_DATA_
• • • •

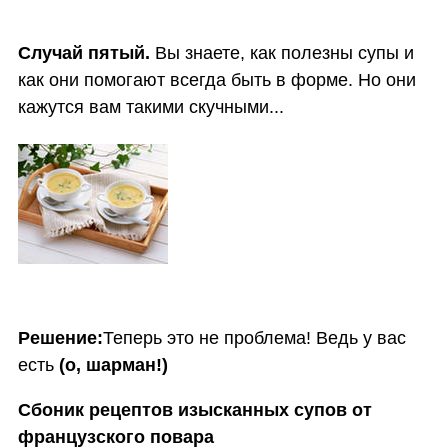
Случай пятый.
Вы знаете, как полезны супы и
как они помогают всегда быть в форме. Но они
кажутся вам такими скучными...
Решение:
Теперь это не проблема! Ведь у вас
есть
(о, шарман!)
Сбоник рецептов изысканных супов от
французского повара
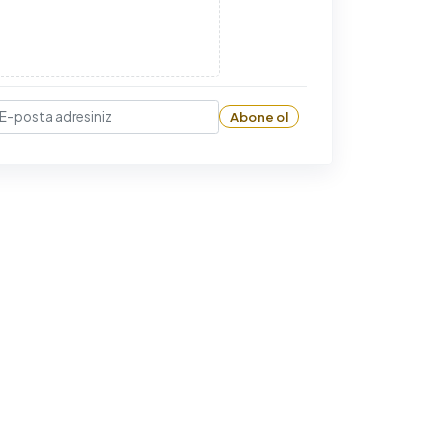
Abone ol
-posta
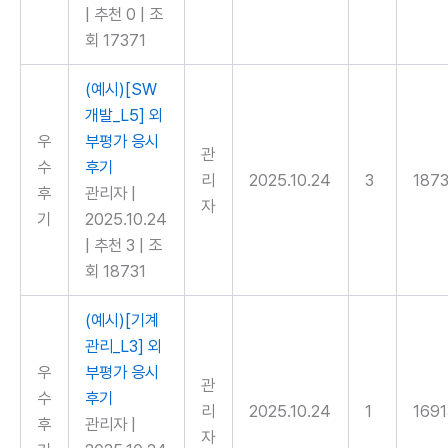
|
추천 0
|
조
회 17371
(예시)[SW
개발_L5] 외
우
부평가 응시
관
수
후기
리
2025.10.24
3
1873
후
관리자
|
자
기
2025.10.24
|
추천 3
|
조
회 18731
(예시)[기계
관리_L3] 외
우
부평가 응시
관
수
후기
리
2025.10.24
1
1691
후
관리자
|
자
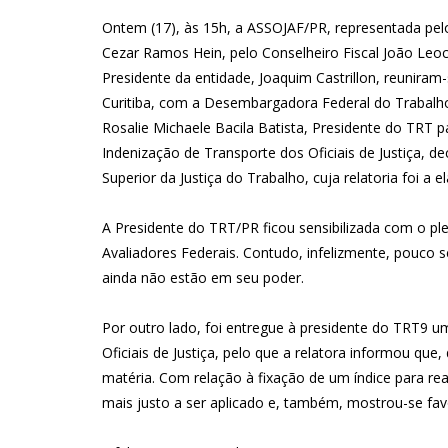
Ontem (17), às 15h, a ASSOJAF/PR, representada pelo 
Cezar Ramos Hein, pelo Conselheiro Fiscal João Leo
Presidente da entidade, Joaquim Castrillon, reuniram
Curitiba, com a Desembargadora Federal do Trabalh
Rosalie Michaele Bacila Batista, Presidente do TRT p
Indenização de Transporte dos Oficiais de Justiça, 
Superior da Justiça do Trabalho, cuja relatoria foi a e
A Presidente do TRT/PR ficou sensibilizada com o ple
Avaliadores Federais. Contudo, infelizmente, pouco 
ainda não estão em seu poder.
Por outro lado, foi entregue à presidente do TRT9 
Oficiais de Justiça, pelo que a relatora informou qu
matéria. Com relação à fixação de um índice para rea
mais justo a ser aplicado e, também, mostrou-se fav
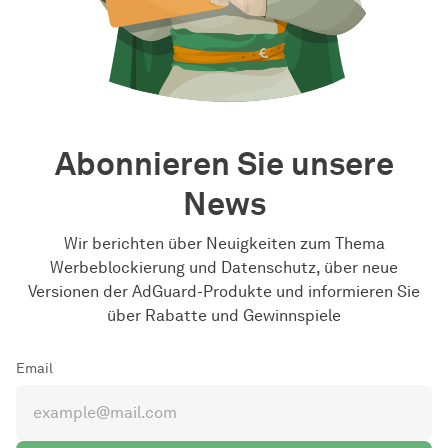
Abonnieren Sie unsere
News
Wir berichten über Neuigkeiten zum Thema
Werbeblockierung und Datenschutz, über neue
Versionen der AdGuard-Produkte und informieren Sie
über Rabatte und Gewinnspiele
Email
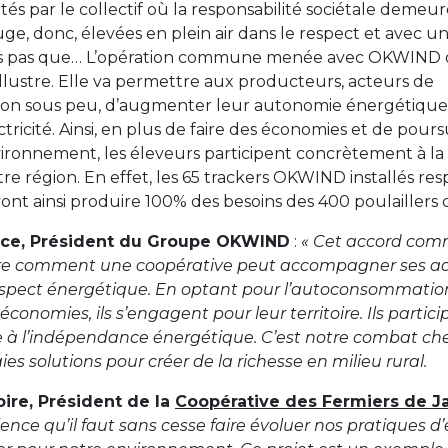
s par le collectif où la responsabilité sociétale demeur
uge, donc, élevées en plein air dans le respect et avec u
ais pas que… L’opération commune menée avec OKWIND 
illustre. Elle va permettre aux producteurs, acteurs de
on sous peu, d’augmenter leur autonomie énergétique
ctricité. Ainsi, en plus de faire des économies et de pours
vironnement, les éleveurs participent concrètement à la 
re région. En effet, les 65 trackers OKWIND installés r
ont ainsi produire 100% des besoins des 400 poulaillers d
ice, Président du Groupe OKWIND
:
« Cet accord comm
tre comment une coopérative peut accompagner ses a
spect énergétique. En optant pour l’autoconsommation,
économies, ils s’engagent pour leur territoire. Ils partic
le à l’indépendance énergétique. C’est notre combat c
es solutions pour créer de la richesse en milieu rural.
oire, Président de la
Coopérative des Fermiers de J
ence qu’il faut sans cesse faire évoluer nos pratiques d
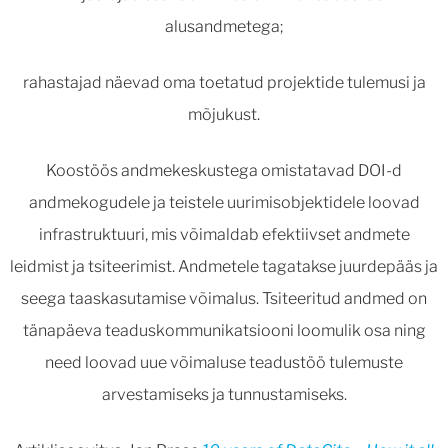
alusandmetega;
rahastajad näevad oma toetatud projektide tulemusi ja
mõjukust.
Koostöös andmekeskustega omistatavad DOI-d
andmekogudele ja teistele uurimisobjektidele loovad
infrastruktuuri, mis võimaldab efektiivset andmete
leidmist ja tsiteerimist. Andmetele tagatakse juurdepääs ja
seega taaskasutamise võimalus. Tsiteeritud andmed on
tänapäeva teaduskommunikatsiooni loomulik osa ning
need loovad uue võimaluse teadustöö tulemuste
arvestamiseks ja tunnustamiseks.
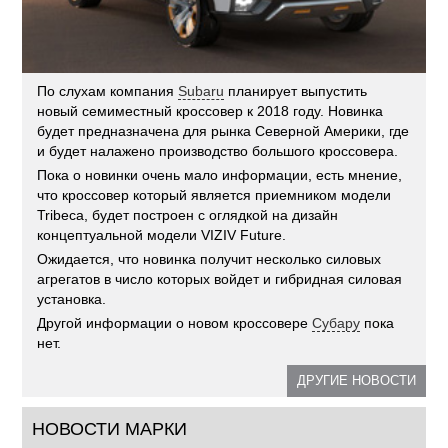
По слухам компания
Subaru
планирует выпустить
новый семиместный кроссовер к 2018 году. Новинка
будет предназначена для рынка Северной Америки, где
и будет налажено производство большого кроссовера.
Пока о новинки очень мало информации, есть мнение,
что кроссовер который является приемником модели
Tribeca, будет построен с оглядкой на дизайн
концептуальной модели VIZIV Future.
Ожидается, что новинка получит несколько силовых
агрегатов в число которых войдет и гибридная силовая
установка.
Другой информации о новом кроссовере
Субару
пока
нет.
ДРУГИЕ НОВОСТИ
НОВОСТИ МАРКИ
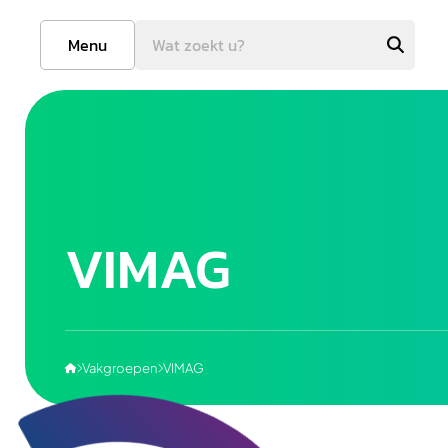
Menu
VIMAG
Vakgroepen
VIMAG



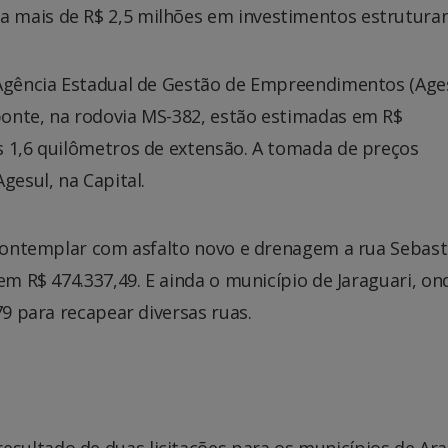
 mais de R$ 2,5 milhões em investimentos estruturan
 Agência Estadual de Gestão de Empreendimentos (Age
onte, na rodovia MS-382, estão estimadas em R$
s 1,6 quilômetros de extensão. A tomada de preços
gesul, na Capital.
 contemplar com asfalto novo e drenagem a rua Sebast
em R$ 474.337,49. E ainda o município de Jaraguari, on
79 para recapear diversas ruas.
ultado de duas licitações para os municípios de Ara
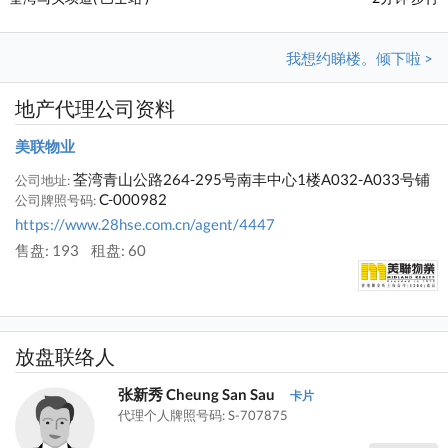
我想约睇楼。倾下啦 >
地产代理公司资料
美联物业
荃湾青山公路264-295号南丰中心1楼A032-A033号铺
公司地址:
C-000982
公司牌照号码:
https://www.28hse.com.cn/agent/4447
售盘: 193
租盘: 60
放盘联络人
张新秀 Cheung San Sau
卡片
代理个人牌照号码: S-707875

• • • •

_EXERCISE BRIEF_
Copy the entries above exactly, but only the stretch from the line containing "illustre. Elle va" through the line containing "tänapäeva teaduskommunikatsiooni loomulik". Keep both end lines; drop the pictures.

_COMPLETED TASK_
illustre. Elle va permettre aux producteurs, acteurs de
on sous peu, d’augmenter leur autonomie énergétique
ctricité. Ainsi, en plus de faire des économies et de pours
vironnement, les éleveurs participent concrètement à la 
re région. En effet, les 65 trackers OKWIND installés r
ont ainsi produire 100% des besoins des 400 poulaillers d
ice, Président du Groupe OKWIND
:
« Cet accord comm
tre comment une coopérative peut accompagner ses a
spect énergétique. En optant pour l’autoconsommation,
économies, ils s’engagent pour leur territoire. Ils partic
le à l’indépendance énergétique. C’est notre combat c
es solutions pour créer de la richesse en milieu rural.
oire, Président de la
Coopérative des Fermiers de J
ence qu’il faut sans cesse faire évoluer nos pratiques d
alusandmetega;
rahastajad näevad oma toetatud projektide tulemusi ja
mõjukust.
Koostöös andmekeskustega omistatavad DOI-d
andmekogudele ja teistele uurimisobjektidele loovad
infrastruktuuri, mis võimaldab efektiivset andmete
leidmist ja tsiteerimist. Andmetele tagatakse juurdepääs ja
seega taaskasutamise võimalus. Tsiteeritud andmed on
tänapäeva teaduskommunikatsiooni loomulik osa ning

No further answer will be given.